As new structures are being built in Tucson, wildlife will need to navigate around or through these developments. The Arizona Game and Fish Department is working to address this challenge by working with those putting up these new structures.

Tucson has numerous wildlife corridors, such as washes, that allow animals to travel through our neighborhoods.

Wildlife need a lot of room to roam because they need food, water and shelter. The more country they have to work with, the more access they have to those resources, said Mark Hart, Public Information Officer for the Arizona Game and Fish Department.

Recently, the commission passed a resolution to protect these corridors, aiming to reduce risks to both wildlife and public safety.

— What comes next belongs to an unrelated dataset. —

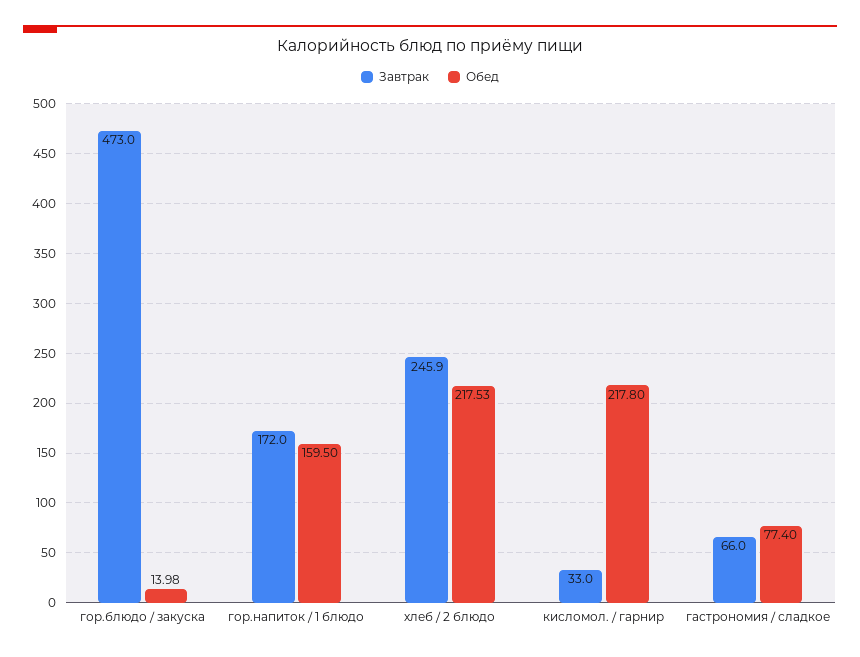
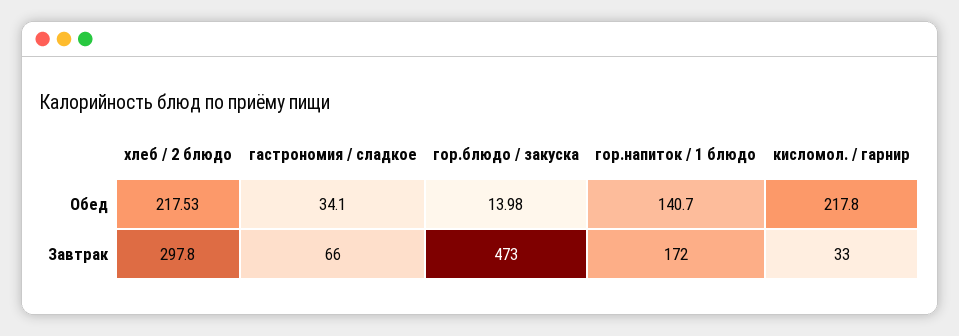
Обед, гор.напиток / 1 блюдо: 159.5 -> 140.7
Завтрак, хлеб / 2 блюдо: 245.9 -> 297.8
Обед, гастрономия / сладкое: 77.4 -> 34.1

The commission was simply saying at every opportunity, we want to ensure that whatever developments occur include a mechanism for connecting wildlife corridors and habitats, Hart said.

Access to these corridors is crucial for wildlife to thrive.

Impediments to their movement, such as a border wall, a barbed wire fence, or a busy highway, make conditions less than ideal for wildlife, Hart said.

Although tracking all the corridors is challenging, their existence benefits both animals and people.

It makes everybody safer, not just the wildlife, but the motorists on the highway, Hart said.

To help wildlife stay safe, residents should be mindful of what they keep outside of their home. For example, taking out trash on the same day can prevent javelinas from getting into the garbage. Hart mentioned we want wildlife to be able to pass through our neighborhoods and to not let them get comfortable staying.